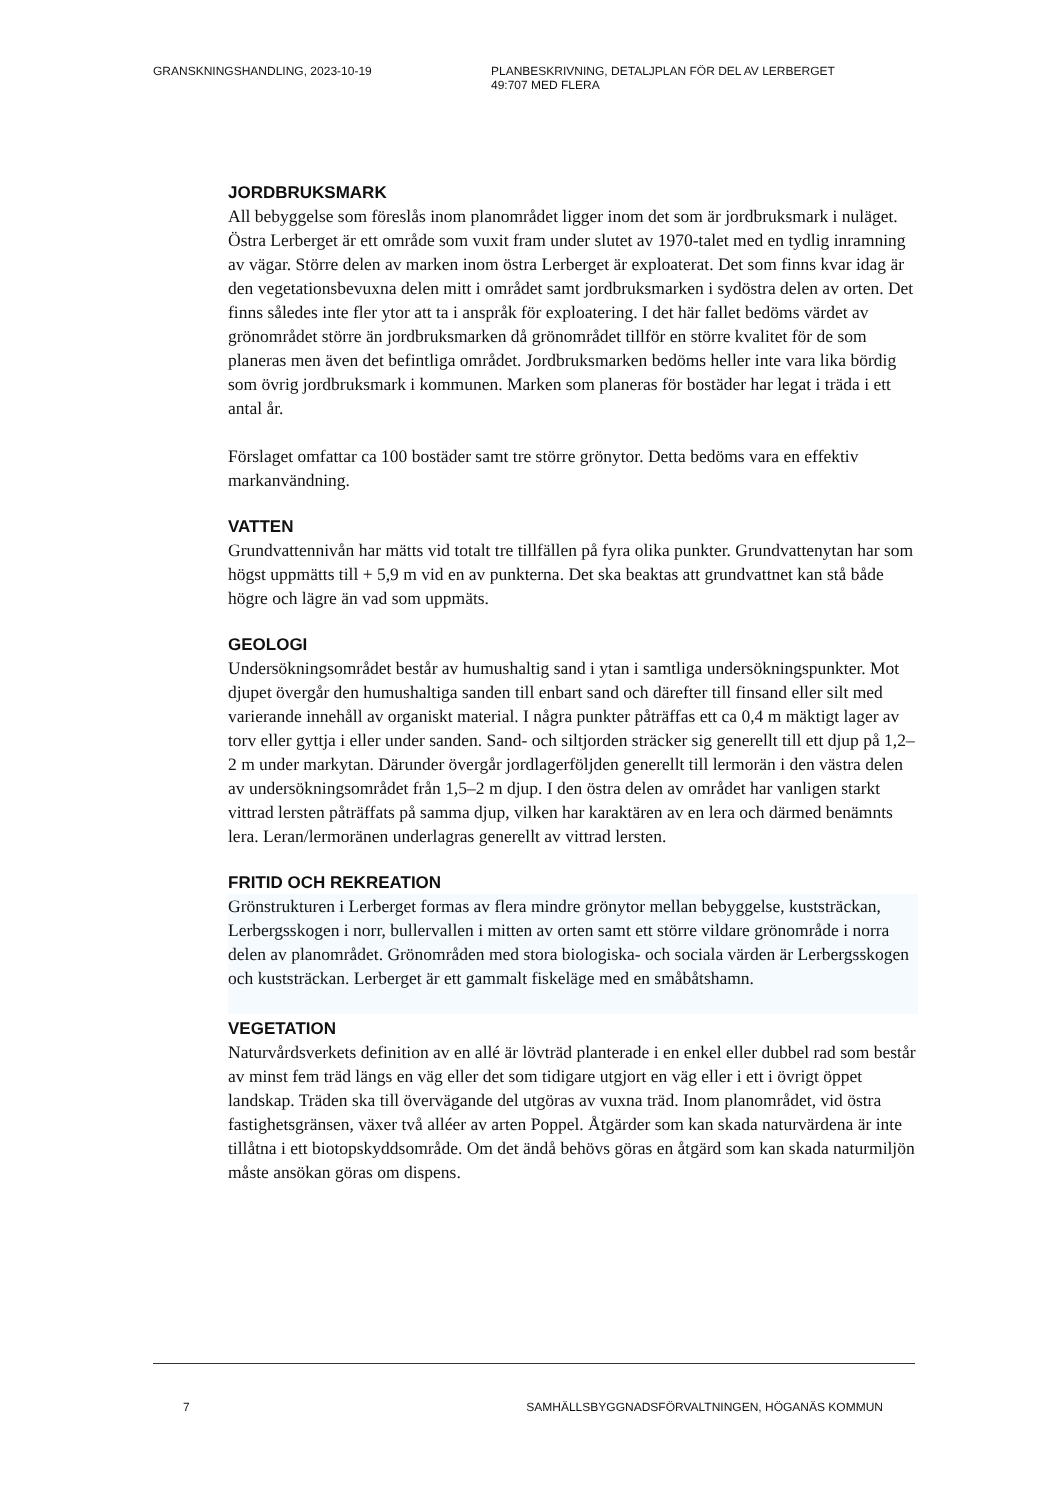GRANSKNINGSHANDLING, 2023-10-19 PLANBESKRIVNING, DETALJPLAN FÖR DEL AV LERBERGET
49:707 MED FLERA
JORDBRUKSMARK
All bebyggelse som föreslås inom planområdet ligger inom det som är jordbruksmark i nuläget. Östra Lerberget är ett område som vuxit fram under slutet av 1970-talet med en tydlig inramning av vägar. Större delen av marken inom östra Lerberget är exploaterat. Det som finns kvar idag är den vegetationsbevuxna delen mitt i området samt jordbruksmarken i sydöstra delen av orten. Det finns således inte fler ytor att ta i anspråk för exploatering. I det här fallet bedöms värdet av grönområdet större än jordbruksmarken då grönområdet tillför en större kvalitet för de som planeras men även det befintliga området. Jordbruksmarken bedöms heller inte vara lika bördig som övrig jordbruksmark i kommunen. Marken som planeras för bostäder har legat i träda i ett antal år.
Förslaget omfattar ca 100 bostäder samt tre större grönytor. Detta bedöms vara en effektiv markanvändning.
VATTEN
Grundvattennivån har mätts vid totalt tre tillfällen på fyra olika punkter. Grundvattenytan har som högst uppmätts till + 5,9 m vid en av punkterna. Det ska beaktas att grundvattnet kan stå både högre och lägre än vad som uppmäts.
GEOLOGI
Undersökningsområdet består av humushaltig sand i ytan i samtliga undersökningspunkter. Mot djupet övergår den humushaltiga sanden till enbart sand och därefter till finsand eller silt med varierande innehåll av organiskt material. I några punkter påträffas ett ca 0,4 m mäktigt lager av torv eller gyttja i eller under sanden. Sand- och siltjorden sträcker sig generellt till ett djup på 1,2–2 m under markytan. Därunder övergår jordlagerföljden generellt till lermorän i den västra delen av undersökningsområdet från 1,5–2 m djup. I den östra delen av området har vanligen starkt vittrad lersten påträffats på samma djup, vilken har karaktären av en lera och därmed benämnts lera. Leran/lermoränen underlagras generellt av vittrad lersten.
FRITID OCH REKREATION
Grönstrukturen i Lerberget formas av flera mindre grönytor mellan bebyggelse, kuststräckan, Lerbergsskogen i norr, bullervallen i mitten av orten samt ett större vildare grönområde i norra delen av planområdet. Grönområden med stora biologiska- och sociala värden är Lerbergsskogen och kuststräckan. Lerberget är ett gammalt fiskeläge med en småbåtshamn.
VEGETATION
Naturvårdsverkets definition av en allé är lövträd planterade i en enkel eller dubbel rad som består av minst fem träd längs en väg eller det som tidigare utgjort en väg eller i ett i övrigt öppet landskap. Träden ska till övervägande del utgöras av vuxna träd. Inom planområdet, vid östra fastighetsgränsen, växer två alléer av arten Poppel. Åtgärder som kan skada naturvärdena är inte tillåtna i ett biotopskyddsområde. Om det ändå behövs göras en åtgärd som kan skada naturmiljön måste ansökan göras om dispens.
7 SAMHÄLLSBYGGNADSFÖRVALTNINGEN, HÖGANÄS KOMMUN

##############################

▶ Exercise description
Take each line from the records and copy it unchanged, leaving images out.

▶ Result of the task
GRANSKNINGSHANDLING, 2023-10-19 PLANBESKRIVNING, DETALJPLAN FÖR DEL AV LERBERGET
49:707 MED FLERA
JORDBRUKSMARK
All bebyggelse som föreslås inom planområdet ligger inom det som är jordbruksmark i nuläget. Östra Lerberget är ett område som vuxit fram under slutet av 1970-talet med en tydlig inramning av vägar. Större delen av marken inom östra Lerberget är exploaterat. Det som finns kvar idag är den vegetationsbevuxna delen mitt i området samt jordbruksmarken i sydöstra delen av orten. Det finns således inte fler ytor att ta i anspråk för exploatering. I det här fallet bedöms värdet av grönområdet större än jordbruksmarken då grönområdet tillför en större kvalitet för de som planeras men även det befintliga området. Jordbruksmarken bedöms heller inte vara lika bördig som övrig jordbruksmark i kommunen. Marken som planeras för bostäder har legat i träda i ett antal år.
Förslaget omfattar ca 100 bostäder samt tre större grönytor. Detta bedöms vara en effektiv markanvändning.
VATTEN
Grundvattennivån har mätts vid totalt tre tillfällen på fyra olika punkter. Grundvattenytan har som högst uppmätts till + 5,9 m vid en av punkterna. Det ska beaktas att grundvattnet kan stå både högre och lägre än vad som uppmäts.
GEOLOGI
Undersökningsområdet består av humushaltig sand i ytan i samtliga undersökningspunkter. Mot djupet övergår den humushaltiga sanden till enbart sand och därefter till finsand eller silt med varierande innehåll av organiskt material. I några punkter påträffas ett ca 0,4 m mäktigt lager av torv eller gyttja i eller under sanden. Sand- och siltjorden sträcker sig generellt till ett djup på 1,2–2 m under markytan. Därunder övergår jordlagerföljden generellt till lermorän i den västra delen av undersökningsområdet från 1,5–2 m djup. I den östra delen av området har vanligen starkt vittrad lersten påträffats på samma djup, vilken har karaktären av en lera och därmed benämnts lera. Leran/lermoränen underlagras generellt av vittrad lersten.
FRITID OCH REKREATION
Grönstrukturen i Lerberget formas av flera mindre grönytor mellan bebyggelse, kuststräckan, Lerbergsskogen i norr, bullervallen i mitten av orten samt ett större vildare grönområde i norra delen av planområdet. Grönområden med stora biologiska- och sociala värden är Lerbergsskogen och kuststräckan. Lerberget är ett gammalt fiskeläge med en småbåtshamn.
VEGETATION
Naturvårdsverkets definition av en allé är lövträd planterade i en enkel eller dubbel rad som består av minst fem träd längs en väg eller det som tidigare utgjort en väg eller i ett i övrigt öppet landskap. Träden ska till övervägande del utgöras av vuxna träd. Inom planområdet, vid östra fastighetsgränsen, växer två alléer av arten Poppel. Åtgärder som kan skada naturvärdena är inte tillåtna i ett biotopskyddsområde. Om det ändå behövs göras en åtgärd som kan skada naturmiljön måste ansökan göras om dispens.
7 SAMHÄLLSBYGGNADSFÖRVALTNINGEN, HÖGANÄS KOMMUN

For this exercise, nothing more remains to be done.